[How to complete this task]
Copy every line of the material word for word, in its original order and spelling.

▼

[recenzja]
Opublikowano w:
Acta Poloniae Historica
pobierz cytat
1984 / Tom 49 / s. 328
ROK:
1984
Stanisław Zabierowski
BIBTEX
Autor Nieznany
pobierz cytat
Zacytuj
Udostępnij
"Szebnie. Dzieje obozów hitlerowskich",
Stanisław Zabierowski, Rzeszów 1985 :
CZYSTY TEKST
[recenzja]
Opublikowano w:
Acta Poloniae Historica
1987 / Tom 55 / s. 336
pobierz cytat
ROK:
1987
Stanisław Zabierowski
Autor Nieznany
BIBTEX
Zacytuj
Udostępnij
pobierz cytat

▲

[Reply to the exercise]
[recenzja]
Opublikowano w:
Acta Poloniae Historica
pobierz cytat
1984 / Tom 49 / s. 328
ROK:
1984
Stanisław Zabierowski
BIBTEX
Autor Nieznany
pobierz cytat
Zacytuj
Udostępnij
"Szebnie. Dzieje obozów hitlerowskich",
Stanisław Zabierowski, Rzeszów 1985 :
CZYSTY TEKST
[recenzja]
Opublikowano w:
Acta Poloniae Historica
1987 / Tom 55 / s. 336
pobierz cytat
ROK:
1987
Stanisław Zabierowski
Autor Nieznany
BIBTEX
Zacytuj
Udostępnij
pobierz cytat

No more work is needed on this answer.